The history of intelligent transportation in Japan can be traced back to 1973 when its first ITS project -- Comprehensive Automobile Control System (CACS) was developed by the Ministry of Economy, Trade and Industry ((METI). Later in the 1980s, increasing pressure in traffic congestion, road safety and pollution gave rise to a series of ITS projects, including Road/Automobile Communication System (RACS), Advanced Mobile Traffic Information & Communication System (AMTICS), and Advanced Road Transportation System (ARTS). In 1994, Vehicle, Road and Traffic Intelligence Society (VERTIS) was jointly established by five ministries for the promotion of intelligent transportation in Japan. In July 1995, the Center of Vehicle Information and Communication System (VICS) was founded, and was officially launched in April 1996.
In July 1996, the five ministries jointly formulated the Comprehensive Plan for Intelligent Transport System in Japan for its long-term development. It is a twenty-year plan that outlines the long-term ITS development direction and system architecture, and specifies nine key research and development priorities: advanced navigation system, electronic toll collection, driver assistance system, traffic management optimization, road management optimization, public traffic support system, commercial vehicle efficiency optimization, pedestrian support system, and emergency vehicle operation. Significant social and economic benefits were witnessed due to the deployment of a series of ITS applications and projects. Figures show that the death toll caused by traffic accidents have been decreasing consecutively, with fatalities dropping at the first time lower than 5,000 in 2009.
In recent years, intelligent transportation in Japan is in rapid development. By March 2020, the utilization rate of highway ETC reaches 92.9%, and approximately 4.93 million vehicles are installed with On-board Unit (OBU) ETC2.0. Compared with ETC1.0., the OBU ETC2.0 can interact with the Roadside Unit ETC2.0 in real time.
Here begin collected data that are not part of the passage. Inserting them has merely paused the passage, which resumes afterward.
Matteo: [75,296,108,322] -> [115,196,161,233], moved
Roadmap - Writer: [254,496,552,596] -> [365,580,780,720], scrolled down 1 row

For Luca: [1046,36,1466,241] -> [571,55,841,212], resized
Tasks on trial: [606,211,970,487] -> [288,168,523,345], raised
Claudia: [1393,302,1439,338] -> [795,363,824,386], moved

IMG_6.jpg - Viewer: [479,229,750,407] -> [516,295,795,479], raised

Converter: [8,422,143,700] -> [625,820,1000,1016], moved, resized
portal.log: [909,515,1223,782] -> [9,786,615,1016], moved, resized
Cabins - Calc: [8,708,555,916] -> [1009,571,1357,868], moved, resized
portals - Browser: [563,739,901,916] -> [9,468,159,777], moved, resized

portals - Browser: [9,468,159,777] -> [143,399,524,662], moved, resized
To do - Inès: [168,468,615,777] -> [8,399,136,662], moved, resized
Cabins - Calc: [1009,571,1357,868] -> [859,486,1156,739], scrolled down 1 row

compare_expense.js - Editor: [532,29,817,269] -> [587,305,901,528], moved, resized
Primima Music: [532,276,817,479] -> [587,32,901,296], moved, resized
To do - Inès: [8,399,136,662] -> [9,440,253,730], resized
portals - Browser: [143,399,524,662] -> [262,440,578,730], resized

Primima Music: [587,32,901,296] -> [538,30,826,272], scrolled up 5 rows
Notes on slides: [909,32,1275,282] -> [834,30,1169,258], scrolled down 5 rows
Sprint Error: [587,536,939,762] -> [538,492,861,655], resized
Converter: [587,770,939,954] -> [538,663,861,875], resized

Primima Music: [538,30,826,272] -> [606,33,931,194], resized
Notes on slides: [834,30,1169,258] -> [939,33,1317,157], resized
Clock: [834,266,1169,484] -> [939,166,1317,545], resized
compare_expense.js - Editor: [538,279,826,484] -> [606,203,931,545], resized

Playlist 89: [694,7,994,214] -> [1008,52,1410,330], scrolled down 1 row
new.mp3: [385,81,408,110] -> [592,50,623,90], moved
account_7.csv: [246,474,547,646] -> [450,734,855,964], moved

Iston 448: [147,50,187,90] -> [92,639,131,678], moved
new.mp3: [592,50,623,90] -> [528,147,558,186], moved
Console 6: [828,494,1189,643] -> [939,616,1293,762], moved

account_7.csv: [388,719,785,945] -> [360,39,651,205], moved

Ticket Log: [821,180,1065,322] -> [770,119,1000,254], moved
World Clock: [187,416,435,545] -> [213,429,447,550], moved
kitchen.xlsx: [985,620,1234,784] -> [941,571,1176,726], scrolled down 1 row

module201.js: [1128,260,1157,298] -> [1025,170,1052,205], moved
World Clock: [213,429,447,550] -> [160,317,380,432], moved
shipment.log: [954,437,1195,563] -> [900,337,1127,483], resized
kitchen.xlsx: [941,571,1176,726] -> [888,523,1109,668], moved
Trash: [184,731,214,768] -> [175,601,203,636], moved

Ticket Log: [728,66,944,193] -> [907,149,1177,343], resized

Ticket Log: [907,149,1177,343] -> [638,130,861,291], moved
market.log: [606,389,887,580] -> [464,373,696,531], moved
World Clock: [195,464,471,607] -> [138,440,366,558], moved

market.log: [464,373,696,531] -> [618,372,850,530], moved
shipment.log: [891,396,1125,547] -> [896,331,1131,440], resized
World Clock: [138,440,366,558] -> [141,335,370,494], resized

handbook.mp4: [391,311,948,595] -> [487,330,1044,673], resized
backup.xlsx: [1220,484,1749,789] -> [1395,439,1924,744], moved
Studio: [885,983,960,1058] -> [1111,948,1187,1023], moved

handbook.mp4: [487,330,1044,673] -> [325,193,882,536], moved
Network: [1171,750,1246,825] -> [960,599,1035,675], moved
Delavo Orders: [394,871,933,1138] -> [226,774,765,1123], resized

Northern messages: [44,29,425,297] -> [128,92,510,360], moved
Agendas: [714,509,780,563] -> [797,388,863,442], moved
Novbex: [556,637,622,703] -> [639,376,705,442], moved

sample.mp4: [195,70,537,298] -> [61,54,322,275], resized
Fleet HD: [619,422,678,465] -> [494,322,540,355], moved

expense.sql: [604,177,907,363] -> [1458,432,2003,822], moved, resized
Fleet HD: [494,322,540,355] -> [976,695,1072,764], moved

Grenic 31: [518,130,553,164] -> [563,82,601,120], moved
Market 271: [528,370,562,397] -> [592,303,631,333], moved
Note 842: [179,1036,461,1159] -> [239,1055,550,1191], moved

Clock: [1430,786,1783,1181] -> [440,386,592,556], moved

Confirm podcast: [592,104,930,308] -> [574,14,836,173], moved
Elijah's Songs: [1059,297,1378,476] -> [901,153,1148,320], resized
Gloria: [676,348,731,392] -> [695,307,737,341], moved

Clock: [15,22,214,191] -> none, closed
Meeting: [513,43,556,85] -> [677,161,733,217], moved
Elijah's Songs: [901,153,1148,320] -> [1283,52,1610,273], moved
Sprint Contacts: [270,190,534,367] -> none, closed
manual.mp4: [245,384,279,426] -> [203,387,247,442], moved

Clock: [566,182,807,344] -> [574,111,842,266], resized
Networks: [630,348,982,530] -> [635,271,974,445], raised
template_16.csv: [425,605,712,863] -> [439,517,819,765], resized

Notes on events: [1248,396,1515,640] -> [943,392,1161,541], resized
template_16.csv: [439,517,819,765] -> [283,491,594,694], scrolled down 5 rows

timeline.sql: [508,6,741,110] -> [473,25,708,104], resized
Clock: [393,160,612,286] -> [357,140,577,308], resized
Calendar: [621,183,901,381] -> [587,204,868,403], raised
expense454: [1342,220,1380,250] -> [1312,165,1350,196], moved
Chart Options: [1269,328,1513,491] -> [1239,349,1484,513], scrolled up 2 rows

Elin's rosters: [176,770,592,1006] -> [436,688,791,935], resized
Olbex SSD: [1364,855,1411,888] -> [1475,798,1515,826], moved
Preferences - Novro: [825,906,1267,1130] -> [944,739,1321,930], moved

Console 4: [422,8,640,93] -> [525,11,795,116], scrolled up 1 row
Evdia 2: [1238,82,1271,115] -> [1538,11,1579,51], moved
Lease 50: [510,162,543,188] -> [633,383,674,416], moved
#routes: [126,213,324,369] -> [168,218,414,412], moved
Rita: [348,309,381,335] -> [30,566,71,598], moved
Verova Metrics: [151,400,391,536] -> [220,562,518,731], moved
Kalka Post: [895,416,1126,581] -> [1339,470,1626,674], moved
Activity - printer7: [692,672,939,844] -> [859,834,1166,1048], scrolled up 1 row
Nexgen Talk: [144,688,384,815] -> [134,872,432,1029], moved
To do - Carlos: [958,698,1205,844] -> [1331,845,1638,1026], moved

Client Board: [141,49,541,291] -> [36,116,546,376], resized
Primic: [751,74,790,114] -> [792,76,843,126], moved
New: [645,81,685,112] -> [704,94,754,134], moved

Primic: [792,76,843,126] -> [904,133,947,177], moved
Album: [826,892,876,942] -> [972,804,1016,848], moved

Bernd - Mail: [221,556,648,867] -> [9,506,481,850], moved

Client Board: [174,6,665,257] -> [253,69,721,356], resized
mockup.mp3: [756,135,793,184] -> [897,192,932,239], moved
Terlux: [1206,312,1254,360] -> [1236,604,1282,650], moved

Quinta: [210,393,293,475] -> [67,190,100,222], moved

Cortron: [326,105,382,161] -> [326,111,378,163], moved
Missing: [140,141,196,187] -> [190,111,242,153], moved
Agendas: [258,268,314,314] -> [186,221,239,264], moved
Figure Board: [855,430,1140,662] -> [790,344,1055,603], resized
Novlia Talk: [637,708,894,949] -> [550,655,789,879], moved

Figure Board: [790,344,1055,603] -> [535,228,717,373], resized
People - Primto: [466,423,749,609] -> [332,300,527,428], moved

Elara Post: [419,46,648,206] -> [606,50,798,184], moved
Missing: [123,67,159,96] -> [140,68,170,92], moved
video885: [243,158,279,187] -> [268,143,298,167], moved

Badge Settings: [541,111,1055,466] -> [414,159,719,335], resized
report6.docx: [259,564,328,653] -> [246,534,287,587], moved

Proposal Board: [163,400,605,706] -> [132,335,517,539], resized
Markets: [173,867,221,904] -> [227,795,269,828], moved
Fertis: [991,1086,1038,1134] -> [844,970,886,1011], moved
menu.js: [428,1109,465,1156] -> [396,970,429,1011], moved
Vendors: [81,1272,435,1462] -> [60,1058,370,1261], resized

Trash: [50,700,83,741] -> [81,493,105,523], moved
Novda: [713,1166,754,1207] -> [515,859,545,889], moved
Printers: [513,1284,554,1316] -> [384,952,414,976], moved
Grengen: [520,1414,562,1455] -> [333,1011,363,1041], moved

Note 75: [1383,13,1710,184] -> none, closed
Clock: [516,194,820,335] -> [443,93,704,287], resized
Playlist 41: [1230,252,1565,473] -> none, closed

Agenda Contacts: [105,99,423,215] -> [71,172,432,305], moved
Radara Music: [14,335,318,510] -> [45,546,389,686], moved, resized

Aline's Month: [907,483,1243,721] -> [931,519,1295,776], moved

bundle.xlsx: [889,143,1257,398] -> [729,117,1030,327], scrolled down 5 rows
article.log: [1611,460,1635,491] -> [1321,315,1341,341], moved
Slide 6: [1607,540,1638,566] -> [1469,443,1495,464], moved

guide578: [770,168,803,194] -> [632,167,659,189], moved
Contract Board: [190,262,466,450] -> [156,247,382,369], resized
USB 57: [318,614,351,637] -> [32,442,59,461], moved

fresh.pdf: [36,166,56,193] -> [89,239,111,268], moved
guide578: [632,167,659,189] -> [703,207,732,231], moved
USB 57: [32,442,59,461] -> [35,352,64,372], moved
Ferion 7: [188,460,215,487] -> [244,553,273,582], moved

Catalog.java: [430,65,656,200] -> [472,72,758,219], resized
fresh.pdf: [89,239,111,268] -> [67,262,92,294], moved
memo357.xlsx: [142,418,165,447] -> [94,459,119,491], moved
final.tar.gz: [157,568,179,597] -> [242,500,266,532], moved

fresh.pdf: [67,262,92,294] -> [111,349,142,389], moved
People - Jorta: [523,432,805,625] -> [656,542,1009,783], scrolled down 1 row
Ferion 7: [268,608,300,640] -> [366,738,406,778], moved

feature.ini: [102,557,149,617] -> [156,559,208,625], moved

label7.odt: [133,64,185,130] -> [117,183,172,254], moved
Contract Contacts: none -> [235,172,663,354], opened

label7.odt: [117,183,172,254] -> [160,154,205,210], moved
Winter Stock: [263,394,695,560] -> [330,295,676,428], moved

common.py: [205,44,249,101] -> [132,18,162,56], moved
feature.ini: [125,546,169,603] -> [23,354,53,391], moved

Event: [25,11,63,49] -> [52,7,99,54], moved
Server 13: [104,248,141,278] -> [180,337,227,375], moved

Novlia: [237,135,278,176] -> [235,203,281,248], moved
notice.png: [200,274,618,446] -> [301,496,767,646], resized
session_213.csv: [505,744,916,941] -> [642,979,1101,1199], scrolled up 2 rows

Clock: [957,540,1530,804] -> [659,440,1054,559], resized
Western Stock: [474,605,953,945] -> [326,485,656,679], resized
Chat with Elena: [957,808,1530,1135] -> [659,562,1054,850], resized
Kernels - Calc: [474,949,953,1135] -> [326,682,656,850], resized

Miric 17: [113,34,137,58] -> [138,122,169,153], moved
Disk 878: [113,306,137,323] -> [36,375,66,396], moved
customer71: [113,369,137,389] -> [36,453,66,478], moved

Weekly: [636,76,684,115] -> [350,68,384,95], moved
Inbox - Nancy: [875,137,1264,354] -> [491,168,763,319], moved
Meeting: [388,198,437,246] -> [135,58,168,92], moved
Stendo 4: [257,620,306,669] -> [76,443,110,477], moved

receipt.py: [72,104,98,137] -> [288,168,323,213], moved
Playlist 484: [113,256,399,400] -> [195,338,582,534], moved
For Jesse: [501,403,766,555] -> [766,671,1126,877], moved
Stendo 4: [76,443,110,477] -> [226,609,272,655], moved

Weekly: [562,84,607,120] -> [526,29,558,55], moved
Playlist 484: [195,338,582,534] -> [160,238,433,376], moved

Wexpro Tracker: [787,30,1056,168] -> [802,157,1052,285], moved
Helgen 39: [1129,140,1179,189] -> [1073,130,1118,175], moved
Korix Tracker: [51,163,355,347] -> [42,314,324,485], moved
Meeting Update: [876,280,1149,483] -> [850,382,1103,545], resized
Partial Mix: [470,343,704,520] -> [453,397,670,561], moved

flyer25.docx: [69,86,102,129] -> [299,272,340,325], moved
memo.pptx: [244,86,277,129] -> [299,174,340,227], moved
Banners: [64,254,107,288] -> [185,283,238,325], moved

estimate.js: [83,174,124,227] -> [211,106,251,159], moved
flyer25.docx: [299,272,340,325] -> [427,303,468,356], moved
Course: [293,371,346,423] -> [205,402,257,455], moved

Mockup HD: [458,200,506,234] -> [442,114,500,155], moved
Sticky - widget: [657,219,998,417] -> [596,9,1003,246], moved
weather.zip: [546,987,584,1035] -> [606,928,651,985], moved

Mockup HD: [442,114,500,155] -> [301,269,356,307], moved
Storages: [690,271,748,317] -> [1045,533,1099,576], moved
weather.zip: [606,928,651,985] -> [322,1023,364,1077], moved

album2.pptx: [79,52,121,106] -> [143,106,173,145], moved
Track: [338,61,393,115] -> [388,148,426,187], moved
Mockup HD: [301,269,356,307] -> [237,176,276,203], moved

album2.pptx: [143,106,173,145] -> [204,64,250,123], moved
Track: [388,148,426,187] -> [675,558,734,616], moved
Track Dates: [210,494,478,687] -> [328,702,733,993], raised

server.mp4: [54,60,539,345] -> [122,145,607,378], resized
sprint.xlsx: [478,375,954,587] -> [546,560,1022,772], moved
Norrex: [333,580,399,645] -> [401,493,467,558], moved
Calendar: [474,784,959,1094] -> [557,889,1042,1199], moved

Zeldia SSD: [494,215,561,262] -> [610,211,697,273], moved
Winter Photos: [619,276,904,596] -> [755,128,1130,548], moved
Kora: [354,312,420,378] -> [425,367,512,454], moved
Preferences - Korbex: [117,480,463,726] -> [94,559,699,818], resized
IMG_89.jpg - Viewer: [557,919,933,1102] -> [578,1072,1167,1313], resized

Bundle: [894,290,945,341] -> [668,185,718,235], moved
More functions are provided such as real-time traffic jam warning and route guidance. In the White Paper on Land, Infrastructure, Transport and Tourism 2020, MaaS as a service that integrates searching, reservations, payments, etc. into one by optimally combining multiple public transportation and other mobility services through smartphone apps and websites is highlighted with 19 pilot projects, aiming to solve mobility issues and revitalize regional areas through social implementation of this new mobility services.